Если он умирает до истечения тысячи лет, считая со дня рождения жреца, то душа его переходит в большую белую обезьяну, но если эта обезьяна умрет до истечения срока, то душа гибнет навеки и переходит в тело одного из липких силианов (пресмыкающееся животное, род земного крокодила), которые тысячами извиваются в безмолвных водах озера Корус при свете луны, когда солнце заходит, и странные тени бродят по долине Дор.
— Мы сегодня отправили немало святых жрецов к силианам, — сказал, смеясь, Тарс Таркас.
— Потому то вас и ожидает самая страшная смерть, — промолвила девушка, — и она наступит — вы не сможете спастись никак.
— Один человек спасся несколько сот лет назад, — напомнил я ей. — Что удалось раз, может удастся и теперь.
— Не стоит даже и пытаться, — ответила она безнадежно.

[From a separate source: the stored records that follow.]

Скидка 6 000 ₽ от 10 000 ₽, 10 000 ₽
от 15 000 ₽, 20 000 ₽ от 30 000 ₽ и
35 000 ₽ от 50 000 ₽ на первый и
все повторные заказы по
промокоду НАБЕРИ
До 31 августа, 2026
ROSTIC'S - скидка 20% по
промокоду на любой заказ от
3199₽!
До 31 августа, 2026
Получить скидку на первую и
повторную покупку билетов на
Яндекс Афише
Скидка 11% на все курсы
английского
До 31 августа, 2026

— А мы все-таки попытаемся! — вскричал я, — и ты пойдешь с нами, если этого захочешь.
— Чтобы меня убил мой собственный народ и чтобы память обо мне была позором для моей семьи и для всего племени? Ты должен был бы подумать, прежде чем предлагать мне это!
Тарс Таркас слушал в глубоком молчании. Я чувствовал, что взгляд его устремлен на меня. Я знал, что он ожидал моего ответа с таким же напряжением, как подсудимый ожидает чтения своего приговора из уст судьи. То, что я посоветую девушке — будет нашим общим уделом. Если я склонюсь на сторону неумолимого векового суеверия — мы все должны будем примириться с нашей судьбой, остаться и без борьбы ожидать ужасной смерти.
— Мы имеем право спастись, если нам это удастся, — ответил я. — Наше нравственное чувство не будет оскорблено, потому что мы знаем, что сказочная жизнь в благословенной долине Дор — злостная выдумка. Мы знаем, что долина не священна, мы знаем, что святые жрецы не святы, что они жестокие и бессердечные смертные, знающие о вечной жизни не больше нас.
Приложить все усилия к спасению — не только наше право, но и наш священный долг, долг, перед которым мы не смеем отступить, даже если бы мы знали, что нас ожидают брань и пытки со стороны нашего народа, когда мы к нему вернемся.
Ведь только так мы сможем открыть истину людям внешнего мира! Я прекрасно сознаю, что наш рассказ, вряд ли вызовет доверие — люди так крепко держатся за свои глупые суеверия! — но мы были бы жалкими трусами, если бы отступили от долга, который лежит перед нами.
К тому же мы имеем шанс, что свидетельству нескольких лиц поверят скорее, может быть, даже согласятся отправить экспедицию для исследования этой страшной пародии рая.